In 40-odd years, the Congressional Black Caucus has grown from a group of 13 to 49 members endowed with political know-how and clout. Subsequently, its Annual Legislative Conference (ALC) in Washington, D.C., has also grown in stature over the past four decades — but for the wrong reasons.
The event, for a sizable numbers of its participants, is little more than a “big party,” a gathering purely for socialization and/or solicitation. These days there is a growing sense that there are significant differences among African-American activists and the CBC.

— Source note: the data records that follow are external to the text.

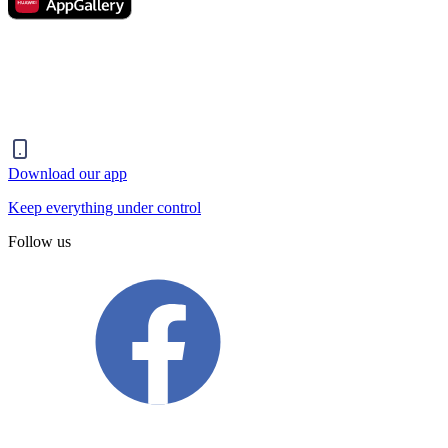
Download our app
Keep everything under control
Follow us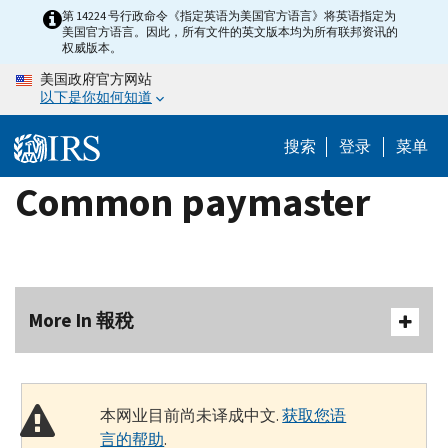
Skip
第 14224 号行政命令《指定英语为美国官方语言》将英语指定为
美国官方语言。因此，所有文件的英文版本均为所有联邦资讯的
to
权威版本。
main
美国政府官方网站
content
以下是你如何知道
搜索
登录
菜单
Common paymaster
More In 報稅
本网业目前尚未译成中文.
获取您语
言的帮助
.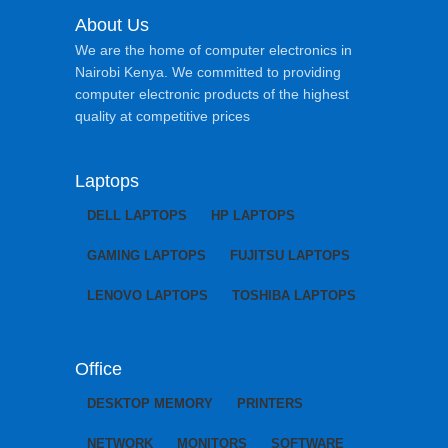
About Us
We are the home of computer electronics in
Nairobi Kenya. We committed to providing
computer electronic products of the highest
quality at competitive prices
Laptops
DELL LAPTOPS
HP LAPTOPS
GAMING LAPTOPS
FUJITSU LAPTOPS
LENOVO LAPTOPS
TOSHIBA LAPTOPS
Office
DESKTOP MEMORY
PRINTERS
NETWORK
MONITORS
SOFTWARE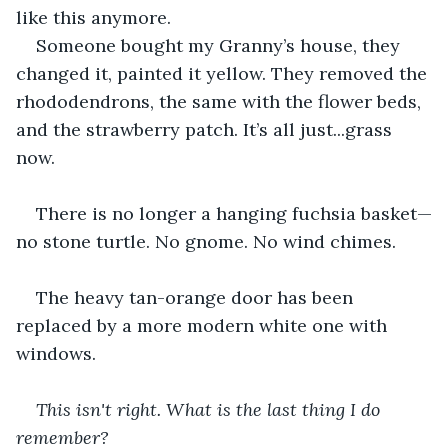
like this anymore.
Someone bought my Granny’s house, they 
changed it, painted it yellow. They removed the 
rhododendrons, the same with the flower beds, 
and the strawberry patch. It’s all just...grass 
now.
There is no longer a hanging fuchsia basket—
no stone turtle. No gnome. No wind chimes.
The heavy tan-orange door has been 
replaced by a more modern white one with 
windows.
This isn't right. What is the last thing I do 
remember?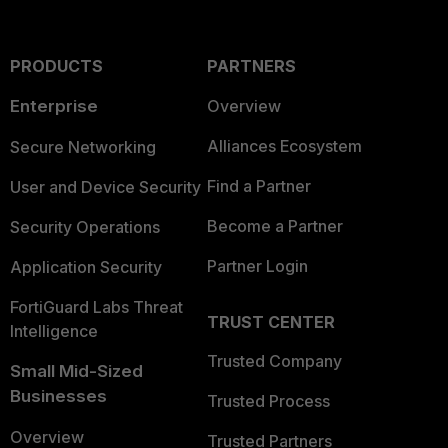
PRODUCTS
PARTNERS
Enterprise
Overview
Alliances Ecosystem
Secure Networking
Find a Partner
User and Device Security
Become a Partner
Security Operations
Partner Login
Application Security
FortiGuard Labs Threat
TRUST CENTER
Intelligence
Trusted Company
Small Mid-Sized
Businesses
Trusted Process
Overview
Trusted Partners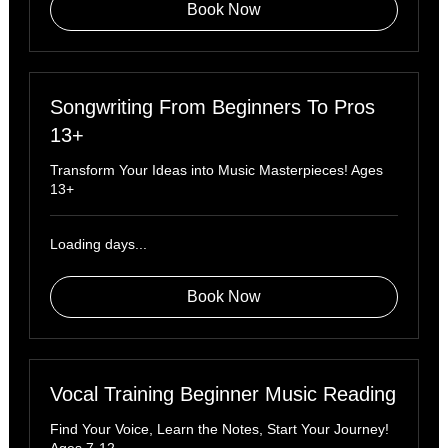
Book Now
Songwriting From Beginners To Pros
13+
Transform Your Ideas into Music Masterpieces! Ages
13+
Loading days...
Book Now
Vocal Training Beginner Music Reading
Find Your Voice, Learn the Notes, Start Your Journey!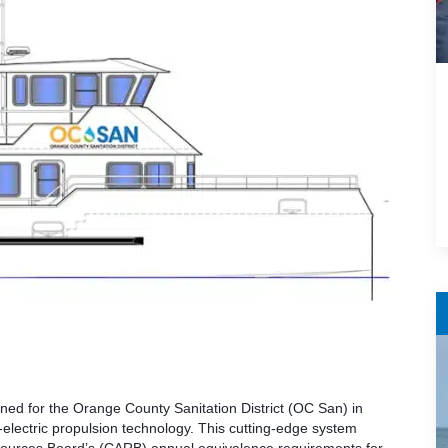
ned for the Orange County Sanitation District (OC San) in
-electric propulsion technology. This cutting-edge system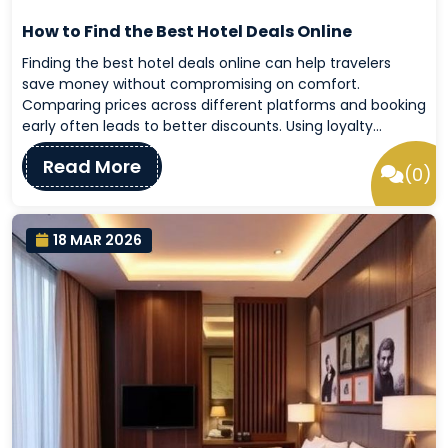
How to Find the Best Hotel Deals Online
Finding the best hotel deals online can help travelers
save money without compromising on comfort.
Comparing prices across different platforms and booking
early often leads to better discounts. Using loyalty…
Read More
(0)
18 MAR 2026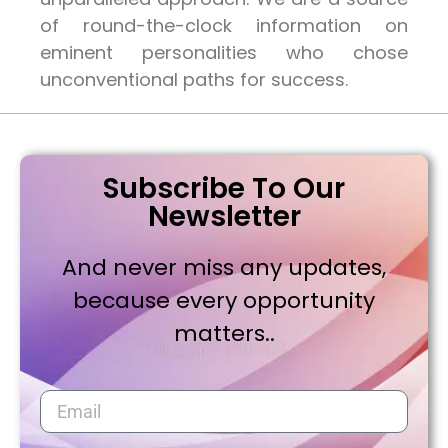
of round-the-clock information on
eminent personalities who chose
unconventional paths for success.
Subscribe To Our
Newsletter
And never miss any updates,
because every opportunity
matters..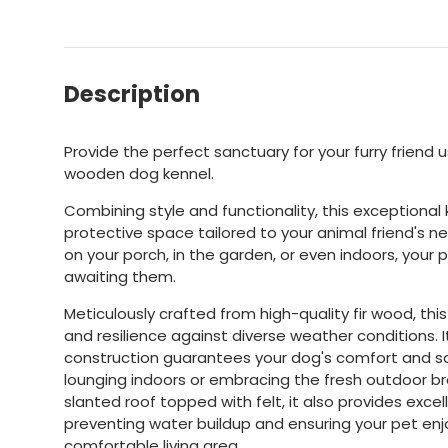
Description
Provide the perfect sanctuary for your furry friend u
wooden dog kennel.
Combining style and functionality, this exceptional
protective space tailored to your animal friend's n
on your porch, in the garden, or even indoors, your p
awaiting them.
Meticulously crafted from high-quality fir wood, this
and resilience against diverse weather conditions. 
construction guarantees your dog's comfort and sa
lounging indoors or embracing the fresh outdoor br
slanted roof topped with felt, it also provides excel
preventing water buildup and ensuring your pet enj
comfortable living area.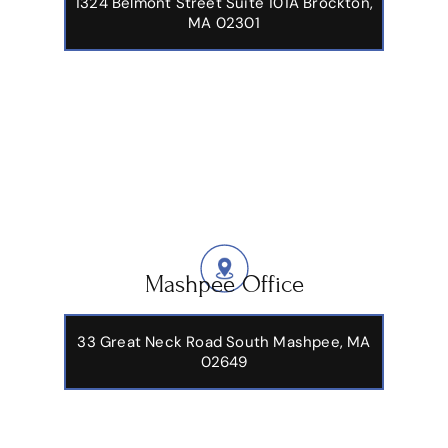
1324 Belmont Street Suite 101A Brockton,
MA 02301
Mashpee Office
33 Great Neck Road South Mashpee, MA
02649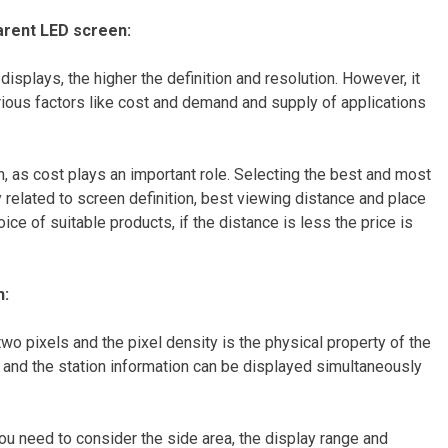
parent LED screen:
 displays, the higher the definition and resolution. However, it
ous factors like cost and demand and supply of applications
h, as cost plays an important role. Selecting the best and most
ly related to screen definition, best viewing distance and place
ice of suitable products, if the distance is less the price is
n:
 two pixels and the pixel density is the physical property of the
er, and the station information can be displayed simultaneously
you need to consider the side area, the display range and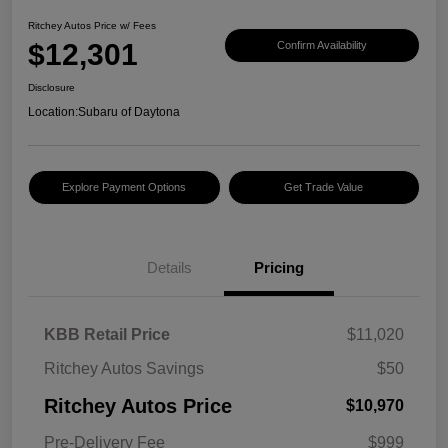
Ritchey Autos Price w/ Fees
$12,301
Confirm Availability
Disclosure
Location:
Subaru of Daytona
Explore Payment Options
Get Trade Value
Details
Pricing
KBB Retail Price
$11,020
Ritchey Autos Savings
$50
Ritchey Autos Price
$10,970
Pre-Delivery Fee
$999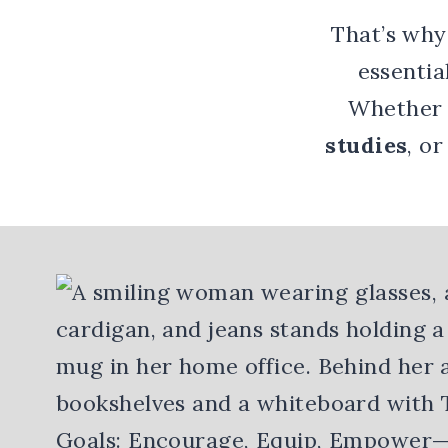
That’s why
essentia
Whether
studies
, o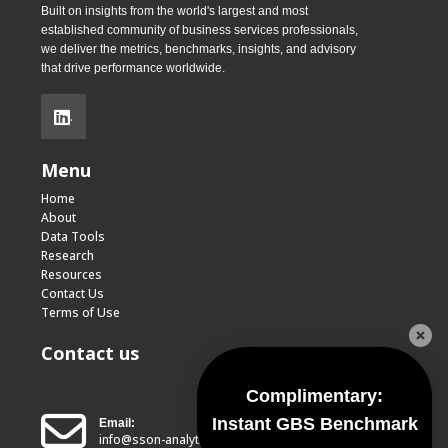
Built on insights from the world's largest and most
established community of business services professionals,
we deliver the metrics, benchmarks, insights, and advisory
that drive performance worldwide.
.
Menu
Home
About
Data Tools
Research
Resources
Contact Us
Terms of Use
Contact us
Complimentary:
Instant GBS Benchmark
Email:
info@sson-analytics.com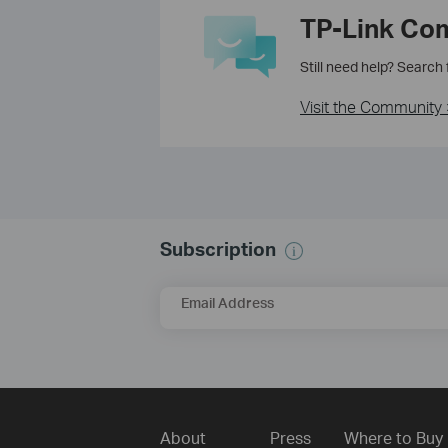
TP-Link Co
Still need help? Search
Visit the Community 
Subscription
Email Address
About
Press
Where to Buy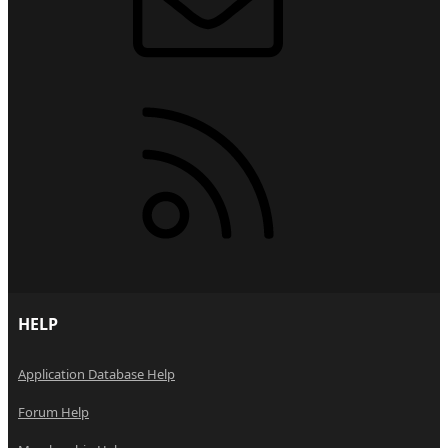
RSS
HELP
Application Database Help
Forum Help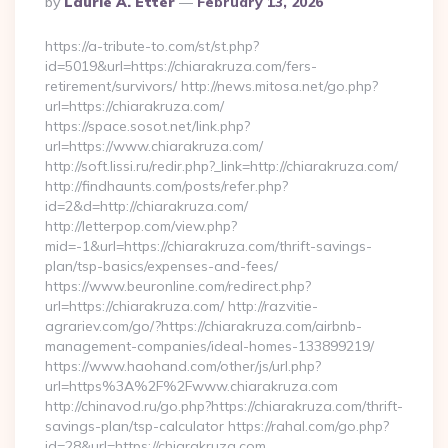
By
Laurie A. Etter
February 13, 2026
By
https://a-tribute-to.com/st/st.php?
id=5019&url=https://chiarakruza.com/fers-
retirement/survivors/ http://news.mitosa.net/go.php?
url=https://chiarakruza.com/
https://space.sosot.net/link.php?
url=https://www.chiarakruza.com/
http://soft.lissi.ru/redir.php?_link=http://chiarakruza.com/
http://findhaunts.com/posts/refer.php?
id=2&d=http://chiarakruza.com/
http://letterpop.com/view.php?
mid=-1&url=https://chiarakruza.com/thrift-savings-
plan/tsp-basics/expenses-and-fees/
https://www.beuronline.com/redirect.php?
url=https://chiarakruza.com/ http://razvitie-
agrariev.com/go/?https://chiarakruza.com/airbnb-
management-companies/ideal-homes-133899219/
https://www.haohand.com/other/js/url.php?
url=https%3A%2F%2Fwww.chiarakruza.com
http://chinavod.ru/go.php?https://chiarakruza.com/thrift-
savings-plan/tsp-calculator https://rahal.com/go.php?
id=28&url=https://chiarakruza.com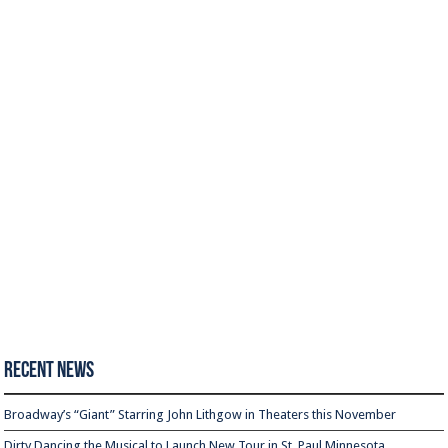
Recent News
Broadway’s “Giant” Starring John Lithgow in Theaters this November
Dirty Dancing the Musical to Launch New Tour in St. Paul Minnesota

For those that think that the CBC may have lost its political demeanor, know that the CBC has been of immense value to African-Americans since its founding. Over the decades, the CBC’s been the organ through which concerns of Black Americans entered Congress and means by which policy victories have been delivered for disenfranchised minorities. CBC adherents say that interests of Black America “remain central to the caucus’s aims.” Let’s all remind CBC members that it was formed to rally their collective influence and ensure that African-Americans’ issues were raised and debated in Congress. Its guiding principle, set forth by Rep. Bill Clay of Missouri, was: “Black people have no permanent friends, nor enemies … just permanent interests.”
The CBC has grown to 49 members — 47 in the House and two in the Senate — that span 21 states, the District of Columbia and the Virgin Islands. They are obliged to seek recompense in the nation’s discussions of racism and white supremacy. They must move away from mainstream politics to take action regarding the symbols and policies of racism all around us.
It’s true that some members are tone-deaf to African-Americans’ well-being. Some CBC members may have stayed too long at the fair. African-American groups such as Black Lives Matter feel disconnected from the CBC (e.g., Rep. Elijah Cummings telling Baltimore protesters to “go home” after Freddie Gray’s death and Rep. John Lewis scolding protesters for interrupting a Hillary Clinton speech in Atlanta).
The caucus needs to go back to basics, reengaging in their founding goals: “positively influencing the course of events pertinent to African-Americans” by putting legs to House Resolution 40, which would establish a commission to study and develop reparation proposals for African-Americans.
For starters, all 49 CBC members need to sign onto the current Congress’s version of H.R. 40. The resolution, which would be a major step toward reparations for slavery, has 32 co-sponsors, of which just 23 are CBC members.
Through the years, CBCF events “make money.” Revenues from ALC events have enabled the CBCF to deposit over $5 million in Black banks and fund hundreds of fellowships. This year’s ALC, themed “And Still I Rise,” could be educational as well as informative toward Blacks’ collective emergence beyond racial inequalities. Reps. Robin Kelly of Chicago and Marc Veasey of Fort Worth, ALC co-chairs, invite concerned Blacks to join in exploring today’s issues from our own perspectives.
It’s time the CBC go back to the reason it was founded. Now that the CBC has increased numbers and clout, they could start a national dialogue on race if they came together on a seminal legislative issue for Blacks and their interests.
Concerned Blacks must make this year’s event about more than just parties and receptions by setting goals that advance Blacks through research and policy.